In an article for Foreign Policy, Thum cited reports from police in three Chinese counties that nearly every Uighur born between 1980 and 2000 has been interned, because they belong to an “untrustworthy generation.” The children left behind are now wards of the state, undoubtedly facing an anti-Uighur Chinese assimilation program. In one county alone, the government has built 18 new orphanages in the last year.

“Though we do not know what is happening in each of these facilities, in at least some of these facilities, detainees are subject to waterboarding, being kept in isolation without food and water, and being prevented from sleeping,” said Jessica Batke, a former State Department research analyst, in testimony before the Congressional-Executive Commission on China earlier this summer.

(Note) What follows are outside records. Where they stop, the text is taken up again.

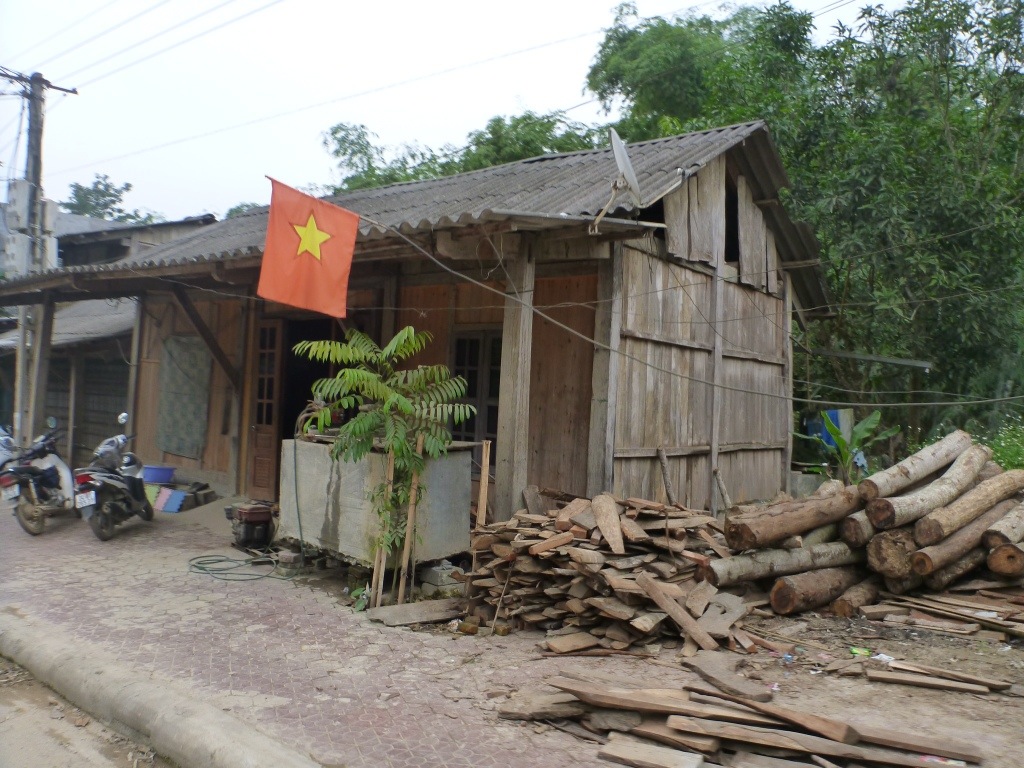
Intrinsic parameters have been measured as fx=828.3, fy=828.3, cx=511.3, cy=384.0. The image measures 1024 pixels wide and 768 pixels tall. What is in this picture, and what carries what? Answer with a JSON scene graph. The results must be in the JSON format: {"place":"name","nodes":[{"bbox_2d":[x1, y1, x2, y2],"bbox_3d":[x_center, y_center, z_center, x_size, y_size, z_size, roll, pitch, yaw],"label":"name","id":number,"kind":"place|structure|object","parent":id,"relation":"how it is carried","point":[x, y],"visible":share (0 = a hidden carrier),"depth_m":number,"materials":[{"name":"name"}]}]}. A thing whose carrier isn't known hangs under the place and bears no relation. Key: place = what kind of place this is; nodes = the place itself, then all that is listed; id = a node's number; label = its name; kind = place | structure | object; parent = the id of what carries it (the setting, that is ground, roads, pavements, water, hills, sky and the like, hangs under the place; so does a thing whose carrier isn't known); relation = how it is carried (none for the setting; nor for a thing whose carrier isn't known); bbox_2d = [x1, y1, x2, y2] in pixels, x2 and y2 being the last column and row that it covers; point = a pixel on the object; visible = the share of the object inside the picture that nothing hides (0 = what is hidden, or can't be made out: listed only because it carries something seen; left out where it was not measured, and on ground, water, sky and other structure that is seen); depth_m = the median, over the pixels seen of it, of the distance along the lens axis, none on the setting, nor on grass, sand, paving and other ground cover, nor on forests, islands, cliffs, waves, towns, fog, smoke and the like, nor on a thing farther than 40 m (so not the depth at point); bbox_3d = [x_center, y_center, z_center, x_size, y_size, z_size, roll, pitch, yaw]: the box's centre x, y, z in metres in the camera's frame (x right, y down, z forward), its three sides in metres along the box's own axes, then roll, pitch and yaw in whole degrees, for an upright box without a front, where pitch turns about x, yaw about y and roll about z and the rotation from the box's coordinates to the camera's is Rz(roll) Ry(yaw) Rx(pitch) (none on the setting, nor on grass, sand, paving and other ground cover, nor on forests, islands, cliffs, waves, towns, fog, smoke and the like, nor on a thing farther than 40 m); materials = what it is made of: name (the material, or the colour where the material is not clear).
{"place":"outdoors","nodes":[
{"label":"outdoors","id":0,"kind":"place"},
{"bbox_2d":[0,656,173,767],"label":"road","id":1,"kind":"structure","parent":0,"point":[68,758],"materials":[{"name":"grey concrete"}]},
{"bbox_2d":[0,204,219,462],"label":"building","id":2,"kind":"structure","parent":0,"point":[121,384],"depth_m":17.52,"materials":[{"name":"grey"}]},
{"bbox_2d":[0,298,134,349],"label":"roof","id":3,"kind":"structure","parent":2,"relation":"on","point":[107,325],"depth_m":15.71,"materials":[{"name":"grey"}]},
{"bbox_2d":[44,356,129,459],"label":"wooden shutter","id":4,"kind":"object","parent":2,"relation":"in","point":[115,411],"visible":0.45,"depth_m":15.37,"materials":[{"name":"wood"}]},
{"bbox_2d":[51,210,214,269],"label":"background building","id":5,"kind":"structure","parent":0,"point":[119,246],"depth_m":23.91,"materials":[{"name":"grey"}]},
{"bbox_2d":[0,118,838,520],"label":"wooden house","id":6,"kind":"structure","parent":0,"point":[240,463],"depth_m":8.84,"materials":[{"name":"brown wood"}]},
{"bbox_2d":[156,337,210,458],"bbox_3d":[-4.609,0.196,11.665,1.019,1.652,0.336,2,-1,40],"label":"cloth","id":7,"kind":"object","parent":6,"relation":"hanging from","point":[174,373],"visible":0.97,"depth_m":11.58,"materials":[{"name":"green fabric"}]},
{"bbox_2d":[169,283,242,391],"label":"wooden brace","id":8,"kind":"object","parent":6,"relation":"attached to","point":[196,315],"visible":0.92,"depth_m":10.48,"materials":[{"name":"brown wood"}]},
{"bbox_2d":[248,318,283,500],"bbox_3d":[-2.999,0.414,10.180,0.716,2.345,0.211,2,-1,40],"label":"wooden door","id":9,"kind":"structure","parent":6,"relation":"in","point":[272,459],"depth_m":10.12,"materials":[{"name":"brown wood"}]},
{"bbox_2d":[259,178,358,316],"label":"flag","id":10,"kind":"object","parent":6,"relation":"attached to","point":[348,257],"visible":0.98,"depth_m":6.86,"materials":[{"name":"fabric"}]},
{"bbox_2d":[280,320,340,437],"bbox_3d":[-2.419,0.373,10.332,1.633,2.622,1.074,2,-1,40],"label":"doorway","id":11,"kind":"structure","parent":6,"relation":"in","point":[304,390],"depth_m":10.48,"materials":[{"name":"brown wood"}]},
{"bbox_2d":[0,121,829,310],"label":"corrugated roof","id":12,"kind":"structure","parent":6,"relation":"on","point":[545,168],"depth_m":8.86,"materials":[{"name":"grey concrete"}]},
{"bbox_2d":[451,328,502,453],"bbox_3d":[-0.331,0.180,8.569,0.871,1.636,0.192,2,-1,40],"label":"window","id":13,"kind":"structure","parent":6,"relation":"in","point":[458,343],"depth_m":8.58,"materials":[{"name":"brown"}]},
{"bbox_2d":[591,130,640,233],"bbox_3d":[0.894,-1.693,7.003,0.434,0.827,0.576,2,-1,14],"label":"satellite dish","id":14,"kind":"object","parent":6,"relation":"attached to","point":[613,138],"visible":0.97,"depth_m":6.96,"materials":[{"name":"white metal"}]},
{"bbox_2d":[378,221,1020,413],"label":"power line","id":15,"kind":"object","parent":6,"relation":"attached to","point":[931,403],"visible":0.95,"depth_m":7.59,"materials":[{"name":"plastic"}]},
{"bbox_2d":[724,176,738,263],"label":"window","id":16,"kind":"structure","parent":6,"relation":"in","point":[726,214],"depth_m":9.54,"materials":[{"name":"black"}]},
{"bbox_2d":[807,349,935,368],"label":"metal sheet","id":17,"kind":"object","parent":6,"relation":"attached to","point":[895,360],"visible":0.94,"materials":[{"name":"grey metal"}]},
{"bbox_2d":[0,0,917,222],"label":"sky","id":18,"kind":"structure","parent":0,"point":[579,5],"materials":[{"name":"white"}]},
{"bbox_2d":[0,494,1023,767],"label":"brick pavement","id":19,"kind":"structure","parent":0,"point":[132,541],"materials":[{"name":"brick"}]},
{"bbox_2d":[1,416,77,537],"bbox_3d":[-5.114,0.955,9.040,0.885,1.201,1.891,2,-1,-3],"label":"motorcycle","id":20,"kind":"object","parent":19,"relation":"on","point":[56,459],"visible":0.88,"depth_m":8.76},
{"bbox_2d":[1,482,18,500],"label":"license plate","id":21,"kind":"object","parent":20,"relation":"attached to","point":[11,491],"visible":0.94,"depth_m":8.73,"materials":[{"name":"white metal"}]},
{"bbox_2d":[72,410,152,540],"bbox_3d":[-4.251,0.940,8.834,0.761,1.230,1.726,2,-1,-7],"label":"motorcycle","id":22,"kind":"object","parent":19,"relation":"on","point":[102,536],"visible":0.96,"depth_m":8.55,"materials":[{"name":"metal"}]},
{"bbox_2d":[75,490,96,508],"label":"license plate","id":23,"kind":"object","parent":22,"relation":"attached to","point":[92,502],"visible":0.93,"depth_m":8.29,"materials":[{"name":"white metal"}]},
{"bbox_2d":[0,607,326,767],"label":"curb","id":24,"kind":"structure","parent":19,"relation":"on","point":[210,741],"depth_m":3.95,"materials":[{"name":"concrete"}]},
{"bbox_2d":[151,487,186,512],"bbox_3d":[-4.296,1.451,10.308,0.471,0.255,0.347,2,-1,40],"label":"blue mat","id":25,"kind":"object","parent":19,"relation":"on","point":[168,508],"visible":0.95,"depth_m":10.24,"materials":[{"name":"blue plastic"}]},
{"bbox_2d":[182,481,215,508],"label":"block","id":26,"kind":"object","parent":19,"relation":"on","point":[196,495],"visible":0.92,"depth_m":10.81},
{"bbox_2d":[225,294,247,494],"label":"wooden post","id":27,"kind":"object","parent":19,"relation":"on","point":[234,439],"visible":0.86,"depth_m":10.73,"materials":[{"name":"brown wood"}]},
{"bbox_2d":[187,447,301,584],"bbox_3d":[-2.455,1.228,7.669,0.959,0.841,1.262,2,-1,-1],"label":"hose","id":28,"kind":"object","parent":19,"relation":"on","point":[204,569],"visible":0.94,"depth_m":7.38,"materials":[{"name":"green rubber"}]},
{"bbox_2d":[228,502,274,549],"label":"engine","id":29,"kind":"object","parent":19,"relation":"on","point":[242,538],"visible":0.97,"depth_m":8.11,"materials":[{"name":"metal"}]},
{"bbox_2d":[278,437,475,570],"bbox_3d":[-1.225,1.055,7.505,1.593,1.043,1.119,2,-1,40],"label":"concrete tank","id":30,"kind":"object","parent":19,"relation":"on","point":[314,452],"visible":0.82,"depth_m":6.99,"materials":[{"name":"grey concrete"}]},
{"bbox_2d":[370,447,396,602],"bbox_3d":[-0.957,1.030,6.209,0.049,1.312,0.045,2,-1,40],"label":"wooden stake","id":31,"kind":"object","parent":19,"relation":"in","point":[391,470],"visible":0.86,"depth_m":6.19,"materials":[{"name":"brown wood"}]},
{"bbox_2d":[297,324,474,596],"bbox_3d":[-0.937,0.590,6.255,1.315,2.112,1.238,2,-1,40],"label":"young tree","id":32,"kind":"object","parent":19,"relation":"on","point":[403,403],"visible":0.98,"depth_m":6.13,"materials":[{"name":"green plant"}]},
{"bbox_2d":[397,437,423,601],"bbox_3d":[-0.768,1.031,6.280,0.050,1.336,0.043,2,-1,40],"label":"wooden stake","id":33,"kind":"object","parent":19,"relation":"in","point":[414,485],"visible":0.91,"depth_m":6.26,"materials":[{"name":"brown wood"}]},
{"bbox_2d":[369,597,465,626],"bbox_3d":[-0.624,1.635,5.949,0.416,0.095,0.578,2,-1,40],"label":"wooden plank","id":34,"kind":"object","parent":19,"relation":"on","point":[382,616],"visible":0.97,"depth_m":5.87,"materials":[{"name":"brown wood"}]},
{"bbox_2d":[420,561,463,589],"bbox_3d":[-0.568,1.540,6.735,0.290,0.184,0.270,2,-1,40],"label":"concrete block","id":35,"kind":"object","parent":19,"relation":"on","point":[439,571],"visible":0.94,"depth_m":6.62,"materials":[{"name":"grey concrete"}]},
{"bbox_2d":[475,440,490,529],"bbox_3d":[-0.237,1.030,6.701,0.053,1.157,0.048,2,-1,19],"label":"wooden stake","id":36,"kind":"object","parent":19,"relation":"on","point":[482,491],"visible":0.82,"depth_m":6.69,"materials":[{"name":"brown wood"}]},
{"bbox_2d":[493,234,536,516],"bbox_3d":[0.030,0.115,7.013,0.225,2.873,0.229,2,-1,40],"label":"wooden post","id":37,"kind":"object","parent":19,"relation":"on","point":[505,491],"visible":0.85,"depth_m":6.95,"materials":[{"name":"brown wood"}]},
{"bbox_2d":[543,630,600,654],"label":"wooden plank","id":38,"kind":"object","parent":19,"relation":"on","point":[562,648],"visible":0.97,"depth_m":5.20,"materials":[{"name":"brown wood"}]},
{"bbox_2d":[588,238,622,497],"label":"wooden post","id":39,"kind":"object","parent":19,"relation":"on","point":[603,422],"visible":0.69,"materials":[{"name":"wood"}]},
{"bbox_2d":[465,494,748,651],"bbox_3d":[0.721,1.299,6.046,2.152,0.816,2.015,2,-1,40],"label":"wood pile","id":40,"kind":"object","parent":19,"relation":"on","point":[620,614],"visible":0.88,"depth_m":5.64,"materials":[{"name":"brown wood"}]},
{"bbox_2d":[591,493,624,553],"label":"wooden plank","id":41,"kind":"object","parent":40,"relation":"on","point":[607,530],"visible":0.97,"depth_m":5.71,"materials":[{"name":"brown wood"}]},
{"bbox_2d":[633,568,717,653],"bbox_3d":[1.018,1.408,5.145,0.137,0.289,0.573,2,-1,-28],"label":"wooden plank","id":42,"kind":"object","parent":40,"relation":"on","point":[692,633],"visible":0.99,"depth_m":5.11,"materials":[{"name":"brown wood"}]},
{"bbox_2d":[497,661,984,767],"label":"plank pile","id":43,"kind":"object","parent":19,"relation":"on","point":[664,734],"visible":0.98,"depth_m":3.83,"materials":[{"name":"brown wood"}]},
{"bbox_2d":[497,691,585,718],"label":"wooden plank","id":44,"kind":"object","parent":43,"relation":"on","point":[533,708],"visible":0.77,"depth_m":4.13,"materials":[{"name":"brown wood"}]},
{"bbox_2d":[599,736,707,767],"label":"wooden plank","id":45,"kind":"object","parent":43,"relation":"on","point":[694,758],"visible":0.99,"depth_m":3.59,"materials":[{"name":"brown wood"}]},
{"bbox_2d":[685,581,1023,761],"label":"dirt ground","id":46,"kind":"structure","parent":0,"point":[893,650],"materials":[{"name":"brown soil"}]},
{"bbox_2d":[688,650,769,700],"bbox_3d":[1.211,1.630,4.622,0.244,0.116,0.490,2,-1,-22],"label":"wooden plank","id":47,"kind":"object","parent":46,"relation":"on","point":[743,689],"visible":0.95,"depth_m":4.54,"materials":[{"name":"brown wood"}]},
{"bbox_2d":[770,565,869,615],"bbox_3d":[2.459,1.599,6.539,0.999,0.313,0.266,2,-1,-37],"label":"log","id":48,"kind":"object","parent":46,"relation":"on","point":[813,590],"visible":0.92,"depth_m":6.37,"materials":[{"name":"brown wood"}]},
{"bbox_2d":[830,576,881,616],"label":"log","id":49,"kind":"object","parent":46,"relation":"on","point":[868,592],"visible":0.91,"depth_m":6.38,"materials":[{"name":"brown wood"}]},
{"bbox_2d":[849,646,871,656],"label":"litter","id":50,"kind":"object","parent":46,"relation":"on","point":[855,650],"visible":0.91,"depth_m":5.29,"materials":[{"name":"green"}]},
{"bbox_2d":[719,430,1023,623],"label":"log pile","id":51,"kind":"object","parent":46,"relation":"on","point":[976,491],"visible":0.77,"depth_m":6.50,"materials":[{"name":"brown wood"}]},
{"bbox_2d":[706,539,862,585],"bbox_3d":[2.257,1.397,6.558,1.674,0.278,0.269,2,-1,-25],"label":"log","id":52,"kind":"object","parent":51,"relation":"on","point":[760,564],"visible":0.87,"depth_m":6.41,"materials":[{"name":"wood"}]},
{"bbox_2d":[725,486,863,549],"bbox_3d":[2.366,1.098,6.787,1.439,0.386,0.258,2,-1,-30],"label":"log","id":53,"kind":"object","parent":51,"relation":"on","point":[787,532],"visible":0.97,"depth_m":6.65,"materials":[{"name":"brown wood"}]},
{"bbox_2d":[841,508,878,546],"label":"log","id":54,"kind":"object","parent":51,"relation":"on","point":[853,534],"visible":0.59,"depth_m":6.60,"materials":[{"name":"wood"}]},
{"bbox_2d":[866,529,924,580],"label":"log","id":55,"kind":"object","parent":51,"relation":"in","point":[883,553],"visible":0.72,"depth_m":6.30,"materials":[{"name":"brown wood"}]},
{"bbox_2d":[860,428,972,501],"bbox_3d":[3.545,0.730,7.167,1.463,0.497,0.235,2,-1,-33],"label":"log","id":56,"kind":"object","parent":51,"relation":"on","point":[893,485],"visible":0.87,"depth_m":7.03,"materials":[{"name":"wood"}]},
{"bbox_2d":[870,446,991,532],"bbox_3d":[3.481,0.884,6.783,1.353,0.466,0.248,2,-1,-33],"label":"log","id":57,"kind":"object","parent":51,"relation":"on","point":[906,519],"visible":0.96,"depth_m":6.58,"materials":[{"name":"wood"}]},
{"bbox_2d":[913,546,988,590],"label":"log","id":58,"kind":"object","parent":51,"relation":"on","point":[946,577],"visible":0.71,"depth_m":6.43,"materials":[{"name":"brown wood"}]},
{"bbox_2d":[906,502,1018,578],"bbox_3d":[3.719,1.239,6.634,1.447,0.381,0.226,2,-1,-36],"label":"log","id":59,"kind":"object","parent":51,"relation":"on","point":[927,569],"visible":0.88,"depth_m":6.40,"materials":[{"name":"brown wood"}]},
{"bbox_2d":[914,465,1022,545],"bbox_3d":[3.758,0.981,6.739,1.541,0.454,0.228,2,-1,-37],"label":"log","id":60,"kind":"object","parent":51,"relation":"on","point":[923,538],"visible":0.98,"depth_m":6.55,"materials":[{"name":"brown wood"}]},
{"bbox_2d":[983,499,1023,548],"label":"log","id":61,"kind":"object","parent":51,"relation":"on","point":[1018,521],"visible":0.96,"depth_m":6.35,"materials":[{"name":"wood"}]},
{"bbox_2d":[987,541,1023,577],"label":"log","id":62,"kind":"object","parent":51,"relation":"on","point":[993,556],"visible":0.98,"depth_m":6.28,"materials":[{"name":"brown wood"}]},
{"bbox_2d":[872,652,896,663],"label":"litter","id":63,"kind":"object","parent":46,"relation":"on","point":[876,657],"visible":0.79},
{"bbox_2d":[849,584,1023,642],"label":"wood pile","id":64,"kind":"object","parent":46,"relation":"on","point":[923,607],"visible":0.97,"depth_m":6.04,"materials":[{"name":"brown wood"}]},
{"bbox_2d":[864,660,1010,695],"bbox_3d":[2.485,1.710,4.870,0.791,0.086,0.441,2,-1,40],"label":"wooden plank","id":65,"kind":"object","parent":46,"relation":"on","point":[967,685],"visible":0.98,"depth_m":4.82,"materials":[{"name":"brown wood"}]},
{"label":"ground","id":66,"kind":"structure","parent":0},
{"bbox_2d":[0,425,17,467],"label":"motorcycle","id":67,"kind":"object","parent":66,"relation":"on","point":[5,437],"visible":0.54,"depth_m":10.79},
{"bbox_2d":[0,70,76,447],"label":"utility pole","id":68,"kind":"object","parent":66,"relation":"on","point":[34,160],"visible":0.69,"depth_m":14.08,"materials":[{"name":"grey concrete"}]},
{"bbox_2d":[2,182,59,275],"bbox_3d":[-7.934,-2.421,13.569,0.877,1.701,0.764,2,-1,40],"label":"transformer","id":69,"kind":"object","parent":68,"relation":"attached to","point":[24,186],"visible":0.69,"depth_m":13.41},
{"bbox_2d":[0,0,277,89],"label":"power line","id":70,"kind":"object","parent":68,"relation":"attached to","point":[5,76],"visible":0.91,"depth_m":14.32,"materials":[{"name":"plastic"}]},
{"bbox_2d":[22,296,55,445],"bbox_3d":[-6.796,0.077,11.883,0.221,2.773,0.213,2,-1,40],"label":"wooden post","id":71,"kind":"object","parent":66,"relation":"on","point":[30,422],"visible":0.77,"depth_m":11.82,"materials":[{"name":"brown wood"}]},
{"bbox_2d":[60,174,153,223],"label":"tree","id":72,"kind":"object","parent":66,"relation":"on","point":[77,186],"visible":0.28,"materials":[{"name":"green plant"}]},
{"bbox_2d":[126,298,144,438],"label":"wooden post","id":73,"kind":"object","parent":66,"relation":"on","point":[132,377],"visible":0.61,"depth_m":11.70,"materials":[{"name":"brown wood"}]},
{"bbox_2d":[141,464,175,483],"bbox_3d":[-4.830,1.242,11.259,0.476,0.204,0.484,2,-1,40],"label":"blue basin","id":74,"kind":"object","parent":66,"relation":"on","point":[160,478],"visible":0.94,"depth_m":11.12,"materials":[{"name":"blue plastic"}]},
{"bbox_2d":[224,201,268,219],"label":"tree","id":75,"kind":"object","parent":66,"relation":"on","point":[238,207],"visible":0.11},
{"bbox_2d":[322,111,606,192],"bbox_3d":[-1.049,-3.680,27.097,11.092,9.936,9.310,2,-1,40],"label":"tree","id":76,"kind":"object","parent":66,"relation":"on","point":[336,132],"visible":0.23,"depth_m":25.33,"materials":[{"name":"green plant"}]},
{"bbox_2d":[657,447,676,503],"bbox_3d":[1.466,1.026,7.867,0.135,0.839,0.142,2,-1,26],"label":"wooden stick","id":77,"kind":"object","parent":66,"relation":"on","point":[662,454],"visible":0.85,"depth_m":7.86,"materials":[{"name":"brown wood"}]},
{"bbox_2d":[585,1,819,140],"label":"tree","id":78,"kind":"object","parent":66,"relation":"on","point":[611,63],"visible":0.62,"depth_m":22.91,"materials":[{"name":"green plant"}]},
{"bbox_2d":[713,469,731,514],"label":"wooden stick","id":79,"kind":"object","parent":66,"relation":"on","point":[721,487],"visible":0.87,"depth_m":8.44,"materials":[{"name":"brown wood"}]},
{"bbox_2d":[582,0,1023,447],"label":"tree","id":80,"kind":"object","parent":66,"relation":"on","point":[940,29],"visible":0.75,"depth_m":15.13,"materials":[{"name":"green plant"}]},
{"bbox_2d":[805,409,851,447],"bbox_3d":[5.042,0.860,13.164,0.670,0.970,0.556,2,-1,-12],"label":"blue container","id":81,"kind":"object","parent":66,"relation":"on","point":[827,439],"visible":0.35,"depth_m":12.98,"materials":[{"name":"blue plastic"}]},
{"bbox_2d":[797,410,897,484],"bbox_3d":[4.304,0.971,10.766,1.290,1.200,1.138,2,-1,-5],"label":"banana plant","id":82,"kind":"object","parent":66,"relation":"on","point":[874,416],"visible":0.75,"depth_m":10.72,"materials":[{"name":"green plant"}]},
{"bbox_2d":[975,416,1023,470],"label":"shrub","id":83,"kind":"object","parent":66,"relation":"on","point":[999,454],"visible":0.5,"depth_m":10.81,"materials":[{"name":"green plant"}]}
]}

“They are interrogated about their religious practices and about having made trips abroad,” she continued. “They are forced to apologize for the clothes they wore or for praying in the wrong place at the wrong time.”

China continues to dispute the reports, alternately denying the camps exist at all, or referring to them as “political education” centers, or, in one particularly brazen claim, saying they’re “vocational education and employment training centers.”

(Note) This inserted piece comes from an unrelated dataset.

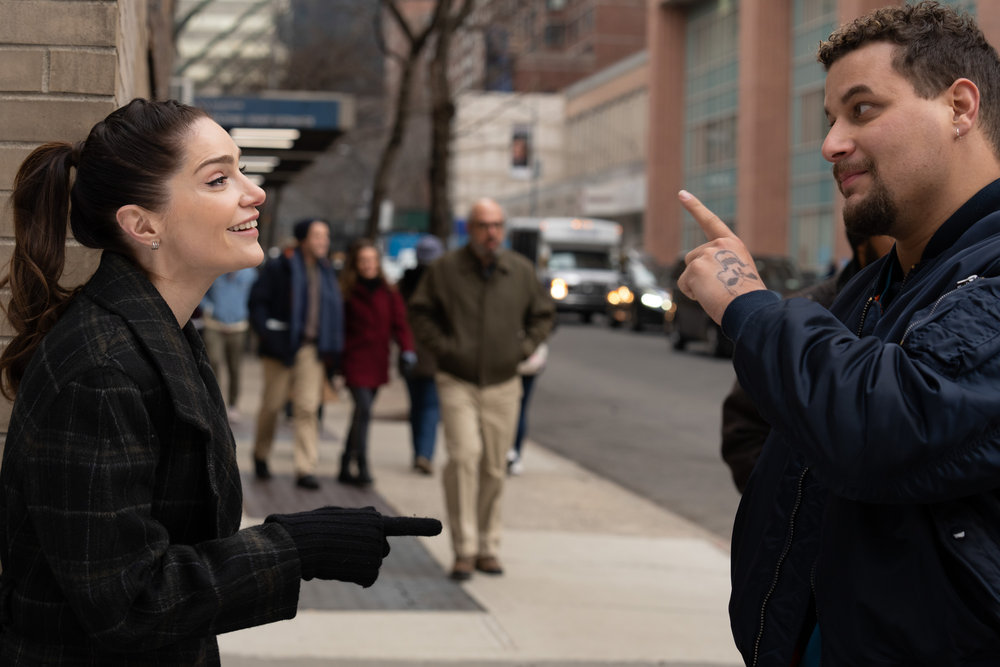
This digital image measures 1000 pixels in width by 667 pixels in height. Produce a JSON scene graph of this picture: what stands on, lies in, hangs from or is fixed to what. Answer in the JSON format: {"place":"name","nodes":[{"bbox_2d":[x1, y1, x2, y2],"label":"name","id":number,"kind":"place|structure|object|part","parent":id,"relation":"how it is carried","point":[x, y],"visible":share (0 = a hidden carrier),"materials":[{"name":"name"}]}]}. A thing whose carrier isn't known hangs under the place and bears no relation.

Given the locked-down status of the region (Uighurs are reportedly unable to leave the region, and those with family members abroad have been detained because of it), it’s difficult to obtain accurate information. In February, China imprisoned the families of four U.S.-based Uighur journalists at Radio Free Asia, apparently as retribution for their coverage of what’s happening in Xinjiang. Beijing has also expelled a prominent Western journalist known for covering the region.

“If China truly has nothing to hide, then it is past time to allow United Nations experts, independent journalists, diplomats, and other observers free access to the region to examine all such incidents,” said Sophie Richardson, China director at Human Rights Watch.

As for the future of those in the camps themselves, Thum sees horrifying signs:

But questions remain, including the crucial matters of what the internment network is designed to do and what is in store for its victims. The range of interpretations is wide. Local media in Xinjiang present the camps as short-term rehabilitation facilities. Uighurs with family members and friends now gone for six months and more fear much worse. And the appearance of a recruitment notice for 50 “stouthearted” guards at a crematorium outside of Urumqi, the regional capital, has fed fears that the Chinese government is equipped for mass killing.

CORRECTION: A photo caption in a previous version of this story mischaracterized the events in the photo, which has been replaced.